Output every one of the following rows verbatim, character for character.

▶ INFORMATION SUPPLIED:
━━━━━━━━━━━━━━━━━━━━━━━━━━━━━━
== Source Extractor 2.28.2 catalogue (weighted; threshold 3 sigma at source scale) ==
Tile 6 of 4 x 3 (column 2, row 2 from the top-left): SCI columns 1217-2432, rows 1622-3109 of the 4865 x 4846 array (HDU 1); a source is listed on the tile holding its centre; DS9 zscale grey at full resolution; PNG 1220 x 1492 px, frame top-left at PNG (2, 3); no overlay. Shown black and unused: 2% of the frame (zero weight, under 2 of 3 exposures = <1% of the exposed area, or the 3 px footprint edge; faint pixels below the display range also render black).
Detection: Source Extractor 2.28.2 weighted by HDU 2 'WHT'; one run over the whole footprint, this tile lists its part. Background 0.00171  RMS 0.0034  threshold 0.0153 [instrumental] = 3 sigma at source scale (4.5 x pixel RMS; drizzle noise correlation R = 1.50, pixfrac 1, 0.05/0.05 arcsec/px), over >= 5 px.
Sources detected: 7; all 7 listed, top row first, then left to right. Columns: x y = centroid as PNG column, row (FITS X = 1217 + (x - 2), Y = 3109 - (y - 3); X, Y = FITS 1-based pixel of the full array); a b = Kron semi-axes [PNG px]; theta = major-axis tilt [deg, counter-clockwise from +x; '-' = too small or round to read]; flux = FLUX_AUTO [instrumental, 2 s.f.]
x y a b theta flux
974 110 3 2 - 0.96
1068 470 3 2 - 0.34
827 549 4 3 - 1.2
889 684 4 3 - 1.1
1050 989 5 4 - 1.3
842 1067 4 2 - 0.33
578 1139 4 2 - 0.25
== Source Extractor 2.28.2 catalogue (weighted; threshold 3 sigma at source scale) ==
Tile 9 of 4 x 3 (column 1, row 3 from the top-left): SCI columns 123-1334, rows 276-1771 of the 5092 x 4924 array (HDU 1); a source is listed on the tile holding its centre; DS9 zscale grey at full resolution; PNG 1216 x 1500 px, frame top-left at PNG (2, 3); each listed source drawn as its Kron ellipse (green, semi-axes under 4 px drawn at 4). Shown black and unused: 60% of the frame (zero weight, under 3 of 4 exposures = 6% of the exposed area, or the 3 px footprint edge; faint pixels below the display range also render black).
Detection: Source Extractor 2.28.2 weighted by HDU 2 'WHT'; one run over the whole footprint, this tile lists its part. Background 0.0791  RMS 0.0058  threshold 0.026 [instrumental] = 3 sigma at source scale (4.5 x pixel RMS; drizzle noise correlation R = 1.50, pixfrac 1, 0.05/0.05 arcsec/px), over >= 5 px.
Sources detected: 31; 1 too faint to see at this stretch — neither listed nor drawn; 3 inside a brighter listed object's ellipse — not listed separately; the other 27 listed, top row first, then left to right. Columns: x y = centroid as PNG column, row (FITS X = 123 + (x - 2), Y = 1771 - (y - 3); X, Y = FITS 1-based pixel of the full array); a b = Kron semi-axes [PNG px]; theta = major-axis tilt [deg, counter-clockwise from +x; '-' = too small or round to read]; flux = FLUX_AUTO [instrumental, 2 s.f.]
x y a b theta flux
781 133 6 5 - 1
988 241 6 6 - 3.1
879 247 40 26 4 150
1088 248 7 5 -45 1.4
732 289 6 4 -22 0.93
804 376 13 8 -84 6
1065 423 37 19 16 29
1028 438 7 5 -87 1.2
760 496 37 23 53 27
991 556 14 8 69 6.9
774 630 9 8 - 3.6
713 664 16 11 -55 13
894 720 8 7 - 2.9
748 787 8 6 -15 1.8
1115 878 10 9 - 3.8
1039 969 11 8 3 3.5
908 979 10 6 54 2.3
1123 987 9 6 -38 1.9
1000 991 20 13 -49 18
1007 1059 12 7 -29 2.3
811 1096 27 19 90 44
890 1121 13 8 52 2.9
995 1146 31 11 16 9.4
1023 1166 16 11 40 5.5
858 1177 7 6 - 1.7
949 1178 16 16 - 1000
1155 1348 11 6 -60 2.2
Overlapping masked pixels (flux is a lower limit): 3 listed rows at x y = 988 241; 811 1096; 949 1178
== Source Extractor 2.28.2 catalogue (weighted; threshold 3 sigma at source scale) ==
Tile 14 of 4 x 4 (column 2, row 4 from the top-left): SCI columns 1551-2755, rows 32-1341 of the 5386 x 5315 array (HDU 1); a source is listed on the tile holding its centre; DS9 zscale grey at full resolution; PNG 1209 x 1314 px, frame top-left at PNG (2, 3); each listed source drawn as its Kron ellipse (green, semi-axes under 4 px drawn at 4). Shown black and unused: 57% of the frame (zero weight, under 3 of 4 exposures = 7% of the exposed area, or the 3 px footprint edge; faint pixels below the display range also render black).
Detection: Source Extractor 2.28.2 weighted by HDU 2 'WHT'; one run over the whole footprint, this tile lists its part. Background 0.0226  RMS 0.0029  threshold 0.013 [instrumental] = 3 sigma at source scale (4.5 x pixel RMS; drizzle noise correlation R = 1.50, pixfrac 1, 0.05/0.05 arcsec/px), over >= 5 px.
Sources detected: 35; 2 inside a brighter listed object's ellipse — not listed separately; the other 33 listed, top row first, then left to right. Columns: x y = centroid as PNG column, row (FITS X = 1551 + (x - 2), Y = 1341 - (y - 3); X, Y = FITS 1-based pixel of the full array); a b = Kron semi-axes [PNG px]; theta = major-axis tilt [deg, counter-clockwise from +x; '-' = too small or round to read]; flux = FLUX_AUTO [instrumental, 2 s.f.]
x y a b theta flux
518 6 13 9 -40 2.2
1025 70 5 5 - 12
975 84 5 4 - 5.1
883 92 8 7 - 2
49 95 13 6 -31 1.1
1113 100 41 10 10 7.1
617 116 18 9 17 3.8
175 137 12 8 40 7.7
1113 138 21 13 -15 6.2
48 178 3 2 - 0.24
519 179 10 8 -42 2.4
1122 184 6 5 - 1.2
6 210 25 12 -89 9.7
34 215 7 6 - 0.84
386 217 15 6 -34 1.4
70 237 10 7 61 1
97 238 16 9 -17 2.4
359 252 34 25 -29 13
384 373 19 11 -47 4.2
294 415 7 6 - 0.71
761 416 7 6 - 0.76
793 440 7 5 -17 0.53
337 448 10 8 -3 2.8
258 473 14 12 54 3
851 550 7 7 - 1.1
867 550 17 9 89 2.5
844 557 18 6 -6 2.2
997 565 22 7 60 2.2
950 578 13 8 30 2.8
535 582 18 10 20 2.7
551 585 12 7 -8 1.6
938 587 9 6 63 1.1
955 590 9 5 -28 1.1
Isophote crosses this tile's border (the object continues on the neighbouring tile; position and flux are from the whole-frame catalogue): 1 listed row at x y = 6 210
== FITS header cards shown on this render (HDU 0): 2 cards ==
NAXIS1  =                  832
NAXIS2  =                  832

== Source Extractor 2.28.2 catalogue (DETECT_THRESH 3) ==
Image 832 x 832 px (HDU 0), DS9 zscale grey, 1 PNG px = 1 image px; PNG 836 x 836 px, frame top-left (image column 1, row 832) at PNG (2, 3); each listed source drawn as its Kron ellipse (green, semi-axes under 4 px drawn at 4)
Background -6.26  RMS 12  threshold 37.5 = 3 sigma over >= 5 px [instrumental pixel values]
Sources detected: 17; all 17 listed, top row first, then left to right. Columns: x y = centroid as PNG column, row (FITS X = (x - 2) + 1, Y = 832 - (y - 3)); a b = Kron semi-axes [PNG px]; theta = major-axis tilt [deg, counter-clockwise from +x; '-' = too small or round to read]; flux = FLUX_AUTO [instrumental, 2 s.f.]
━━━━━━━━━━━━━━━━━━━━━━━━━━━━━━
▶ THE REPLY:
== Source Extractor 2.28.2 catalogue (weighted; threshold 3 sigma at source scale) ==
Tile 6 of 4 x 3 (column 2, row 2 from the top-left): SCI columns 1217-2432, rows 1622-3109 of the 4865 x 4846 array (HDU 1); a source is listed on the tile holding its centre; DS9 zscale grey at full resolution; PNG 1220 x 1492 px, frame top-left at PNG (2, 3); no overlay. Shown black and unused: 2% of the frame (zero weight, under 2 of 3 exposures = <1% of the exposed area, or the 3 px footprint edge; faint pixels below the display range also render black).
Detection: Source Extractor 2.28.2 weighted by HDU 2 'WHT'; one run over the whole footprint, this tile lists its part. Background 0.00171  RMS 0.0034  threshold 0.0153 [instrumental] = 3 sigma at source scale (4.5 x pixel RMS; drizzle noise correlation R = 1.50, pixfrac 1, 0.05/0.05 arcsec/px), over >= 5 px.
Sources detected: 7; all 7 listed, top row first, then left to right. Columns: x y = centroid as PNG column, row (FITS X = 1217 + (x - 2), Y = 3109 - (y - 3); X, Y = FITS 1-based pixel of the full array); a b = Kron semi-axes [PNG px]; theta = major-axis tilt [deg, counter-clockwise from +x; '-' = too small or round to read]; flux = FLUX_AUTO [instrumental, 2 s.f.]
x y a b theta flux
974 110 3 2 - 0.96
1068 470 3 2 - 0.34
827 549 4 3 - 1.2
889 684 4 3 - 1.1
1050 989 5 4 - 1.3
842 1067 4 2 - 0.33
578 1139 4 2 - 0.25
== Source Extractor 2.28.2 catalogue (weighted; threshold 3 sigma at source scale) ==
Tile 9 of 4 x 3 (column 1, row 3 from the top-left): SCI columns 123-1334, rows 276-1771 of the 5092 x 4924 array (HDU 1); a source is listed on the tile holding its centre; DS9 zscale grey at full resolution; PNG 1216 x 1500 px, frame top-left at PNG (2, 3); each listed source drawn as its Kron ellipse (green, semi-axes under 4 px drawn at 4). Shown black and unused: 60% of the frame (zero weight, under 3 of 4 exposures = 6% of the exposed area, or the 3 px footprint edge; faint pixels below the display range also render black).
Detection: Source Extractor 2.28.2 weighted by HDU 2 'WHT'; one run over the whole footprint, this tile lists its part. Background 0.0791  RMS 0.0058  threshold 0.026 [instrumental] = 3 sigma at source scale (4.5 x pixel RMS; drizzle noise correlation R = 1.50, pixfrac 1, 0.05/0.05 arcsec/px), over >= 5 px.
Sources detected: 31; 1 too faint to see at this stretch — neither listed nor drawn; 3 inside a brighter listed object's ellipse — not listed separately; the other 27 listed, top row first, then left to right. Columns: x y = centroid as PNG column, row (FITS X = 123 + (x - 2), Y = 1771 - (y - 3); X, Y = FITS 1-based pixel of the full array); a b = Kron semi-axes [PNG px]; theta = major-axis tilt [deg, counter-clockwise from +x; '-' = too small or round to read]; flux = FLUX_AUTO [instrumental, 2 s.f.]
x y a b theta flux
781 133 6 5 - 1
988 241 6 6 - 3.1
879 247 40 26 4 150
1088 248 7 5 -45 1.4
732 289 6 4 -22 0.93
804 376 13 8 -84 6
1065 423 37 19 16 29
1028 438 7 5 -87 1.2
760 496 37 23 53 27
991 556 14 8 69 6.9
774 630 9 8 - 3.6
713 664 16 11 -55 13
894 720 8 7 - 2.9
748 787 8 6 -15 1.8
1115 878 10 9 - 3.8
1039 969 11 8 3 3.5
908 979 10 6 54 2.3
1123 987 9 6 -38 1.9
1000 991 20 13 -49 18
1007 1059 12 7 -29 2.3
811 1096 27 19 90 44
890 1121 13 8 52 2.9
995 1146 31 11 16 9.4
1023 1166 16 11 40 5.5
858 1177 7 6 - 1.7
949 1178 16 16 - 1000
1155 1348 11 6 -60 2.2
Overlapping masked pixels (flux is a lower limit): 3 listed rows at x y = 988 241; 811 1096; 949 1178
== Source Extractor 2.28.2 catalogue (weighted; threshold 3 sigma at source scale) ==
Tile 14 of 4 x 4 (column 2, row 4 from the top-left): SCI columns 1551-2755, rows 32-1341 of the 5386 x 5315 array (HDU 1); a source is listed on the tile holding its centre; DS9 zscale grey at full resolution; PNG 1209 x 1314 px, frame top-left at PNG (2, 3); each listed source drawn as its Kron ellipse (green, semi-axes under 4 px drawn at 4). Shown black and unused: 57% of the frame (zero weight, under 3 of 4 exposures = 7% of the exposed area, or the 3 px footprint edge; faint pixels below the display range also render black).
Detection: Source Extractor 2.28.2 weighted by HDU 2 'WHT'; one run over the whole footprint, this tile lists its part. Background 0.0226  RMS 0.0029  threshold 0.013 [instrumental] = 3 sigma at source scale (4.5 x pixel RMS; drizzle noise correlation R = 1.50, pixfrac 1, 0.05/0.05 arcsec/px), over >= 5 px.
Sources detected: 35; 2 inside a brighter listed object's ellipse — not listed separately; the other 33 listed, top row first, then left to right. Columns: x y = centroid as PNG column, row (FITS X = 1551 + (x - 2), Y = 1341 - (y - 3); X, Y = FITS 1-based pixel of the full array); a b = Kron semi-axes [PNG px]; theta = major-axis tilt [deg, counter-clockwise from +x; '-' = too small or round to read]; flux = FLUX_AUTO [instrumental, 2 s.f.]
x y a b theta flux
518 6 13 9 -40 2.2
1025 70 5 5 - 12
975 84 5 4 - 5.1
883 92 8 7 - 2
49 95 13 6 -31 1.1
1113 100 41 10 10 7.1
617 116 18 9 17 3.8
175 137 12 8 40 7.7
1113 138 21 13 -15 6.2
48 178 3 2 - 0.24
519 179 10 8 -42 2.4
1122 184 6 5 - 1.2
6 210 25 12 -89 9.7
34 215 7 6 - 0.84
386 217 15 6 -34 1.4
70 237 10 7 61 1
97 238 16 9 -17 2.4
359 252 34 25 -29 13
384 373 19 11 -47 4.2
294 415 7 6 - 0.71
761 416 7 6 - 0.76
793 440 7 5 -17 0.53
337 448 10 8 -3 2.8
258 473 14 12 54 3
851 550 7 7 - 1.1
867 550 17 9 89 2.5
844 557 18 6 -6 2.2
997 565 22 7 60 2.2
950 578 13 8 30 2.8
535 582 18 10 20 2.7
551 585 12 7 -8 1.6
938 587 9 6 63 1.1
955 590 9 5 -28 1.1
Isophote crosses this tile's border (the object continues on the neighbouring tile; position and flux are from the whole-frame catalogue): 1 listed row at x y = 6 210
== FITS header cards shown on this render (HDU 0): 2 cards ==
NAXIS1  =                  832
NAXIS2  =                  832

== Source Extractor 2.28.2 catalogue (DETECT_THRESH 3) ==
Image 832 x 832 px (HDU 0), DS9 zscale grey, 1 PNG px = 1 image px; PNG 836 x 836 px, frame top-left (image column 1, row 832) at PNG (2, 3); each listed source drawn as its Kron ellipse (green, semi-axes under 4 px drawn at 4)
Background -6.26  RMS 12  threshold 37.5 = 3 sigma over >= 5 px [instrumental pixel values]
Sources detected: 17; all 17 listed, top row first, then left to right. Columns: x y = centroid as PNG column, row (FITS X = (x - 2) + 1, Y = 832 - (y - 3)); a b = Kron semi-axes [PNG px]; theta = major-axis tilt [deg, counter-clockwise from +x; '-' = too small or round to read]; flux = FLUX_AUTO [instrumental, 2 s.f.]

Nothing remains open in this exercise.